Published on 11/07/2025 08:54 AM

After IT bellwether Tata Consultancy Services (TCS) and Tata Elxsi posted their Q1 earnings in the previous session - the sentiment turned worrisome for the entire IT pack. In the previous session, Nifty IT index ahead of the Mumbai-based IT major's earnings later in the day ended lower with all but 8 stocks in the red.

Amid the weak sentiment,  American Depository Receipts or ADRs of Infosys as well as Wipro fell by more than 4 per cent.

TCS in the previous session after market hours posted weak Q1 results on expected lines. On the profit front, consolidated net profit increased over 6 per cent during the review quarter to Rs 12,760 crore in comparison to Rs 12,040 crore in the same quarter of the previous year. 
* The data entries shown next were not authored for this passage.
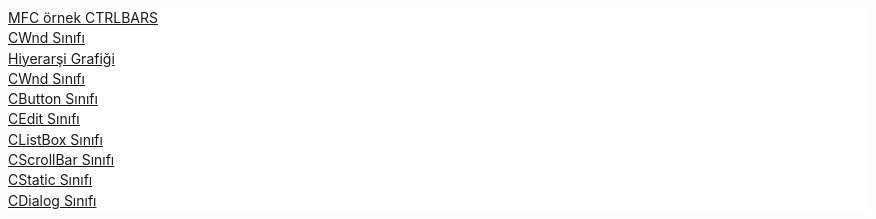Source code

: [MFC örnek CTRLBARS](../../visual-cpp-samples.md)<br/>
[CWnd Sınıfı](../../mfc/reference/cwnd-class.md)<br/>
[Hiyerarşi Grafiği](../../mfc/hierarchy-chart.md)<br/>
[CWnd Sınıfı](../../mfc/reference/cwnd-class.md)<br/>
[CButton Sınıfı](../../mfc/reference/cbutton-class.md)<br/>
[CEdit Sınıfı](../../mfc/reference/cedit-class.md)<br/>
[CListBox Sınıfı](../../mfc/reference/clistbox-class.md)<br/>
[CScrollBar Sınıfı](../../mfc/reference/cscrollbar-class.md)<br/>
[CStatic Sınıfı](../../mfc/reference/cstatic-class.md)<br/>
[CDialog Sınıfı](../../mfc/reference/cdialog-class.md)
The new services segment of the company logged good growth.

The company's revenue came in lower-than-expected to Rs 63,437 crore, amid cautious client spending as well as tariff uncertainty. The company's constant currency (CC) revenue declined 3.1 per cent on-year.

The IT company's management commentary has not been so confident.

The company's margin was at 24.5 per cent on the operational front.

Zee Business Managing Editor Anil Singhvi expects the stock to fall by 2-3 per cent more and futher there is seen more impact on Infosys and Wipro ADR. This he expects even as he see weak TCS' results already priced in.

Will weak TCS earnings drag markets lower?

The expert held that 25,125-25,275 is the last support range and below it there will be signs of further downside. The analyst sees resistance at 25,550-25,650.